Durban will be the world premiere and still there is a long way to go. I thank everyone who stood by me in the fight for freedom of expression. When the film was initially banned in my country, I appealed the appellate authorities and I owe a lot to Indian Media, Film Societies, Writers and Human rights activists who had extended their support by petitions, articles and solidarity screenings. Now the film has legally won the case and been certified a clearance for public exhibition. It is extremely difficult to negotiate with the Market and it seems to have become more brutal than the State in the post global scenario. But I have not stopped trying to release the film and reach the wider audience so that cause sees the light.

Are there any projects you are currently working on 

My next feature will be "Passport" . I am colloborating with the best artistes like Shobasakthi for Screenplay, Sunny Joseph for Cinematography and Sreekar Prasad for Editing.

Passport will  document the arduous and tortuous passage of illegal refugees which force them to travel in material and ideological conditions similar to those of times of slavery. It will be a story of an individual, thrown into the this large world of inequalities and miseries for no fault of his, whose attempts at survival come to a naught having to overcome such insurmountable barriers of countries, armies, nations, gangs, officialdom, and people, yes people who are out on the road like him and who are also in the trials of life.

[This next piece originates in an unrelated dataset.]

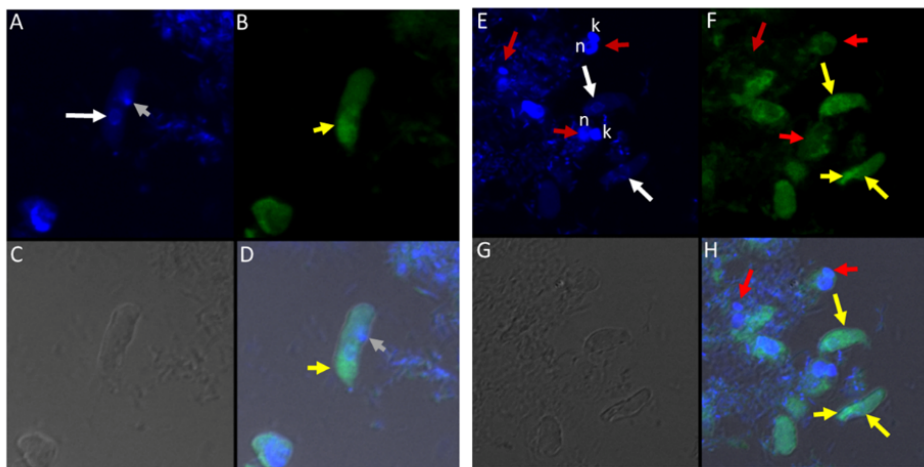
Figure 10. ( A – H ): Immunofluorescence microscopy of Colpodella sp. (ATCC 50594) trophozoites and cysts using anti- AMA-1antibodies. ( A , E ); DAPI stained nuclei of Colpodella sp. (ATCC 50594) (white arrow) and P. caudatus (red arrow) showing DAPI stained nucleus (n) and kinetoplast (k). ( B , F ) shows antibody reactivity with Colpodella sp. (ATCC 50594) trophozoites (yellow arrow) with intense antibody reactivity at the anterior end of the trophozoites (yellow arrowhead), panels ( B , D , F , H ). No antibody reactivity was observed on P. caudatus trophozoites (red arrows). ( C , G ); DIC microscopy shown the morphology of Colpodella sp. (ATCC 50594) and P. caudatus . ( D , H ); shows merged images of Antibody, DAPI and DIC. Grey arrowhead identified DAPI stained aspirated cytoplasmic contents of P. caudatus . The cross reactivity with anti-AMA1 antibody in Colpodella sp. (ATCC 50594) tropho- zoites was observed towards the apical end (Figure 10B,D,F,H, yellow arrowhead). The central nucleus of Colpodella sp. (ATCC 50594) trophozoites was identified by white arrows and the trophozoites showing strong anti-AMA1 reactivity are identified by yellow arrows. Parabodo caudatus trophozoites (red arrows) showed weak to no reactivity with the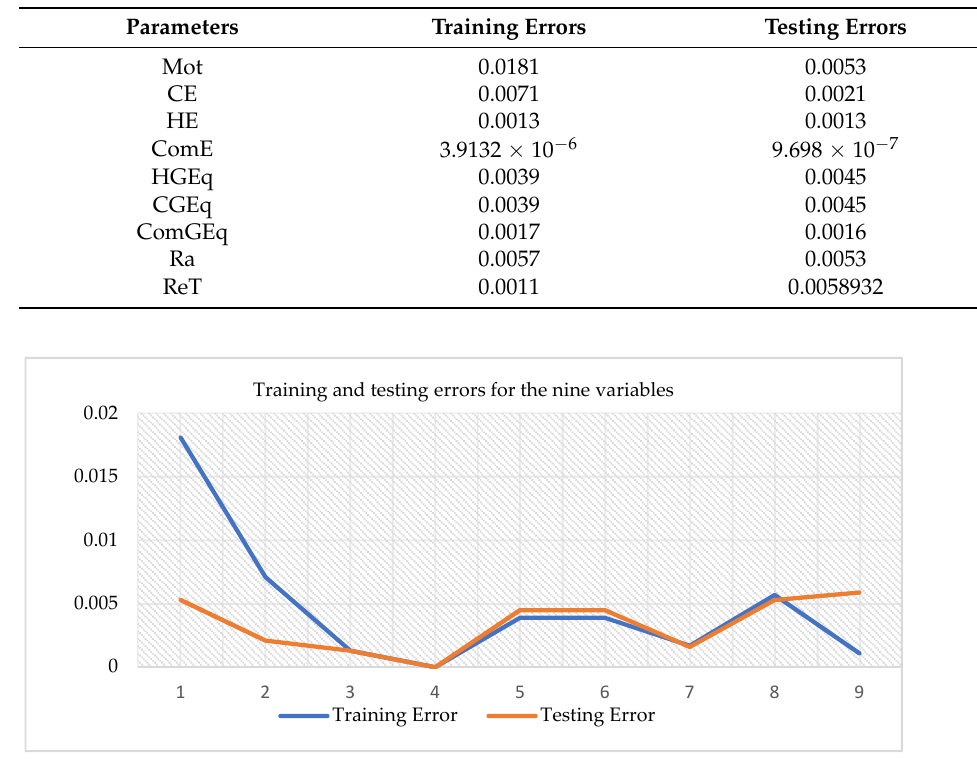
Figure 17. Training and testing errors for the nine variables.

I am pitching the project right now for funding and once things are set, I shall hit the floors.

Is this your first trip to South Africa

I had been on a transit at Johannesburg on my way to Venezuala in 2005. Infact I shopped a lot in the Johannesburg airport than Venezuala. And earlier, my film Goddesses was in the 2008 edition of Tri Continental Film Festival. It was sad that I could not travel that time. Hence this is my first official trip to Durban and am enthusiastically looking forward to it.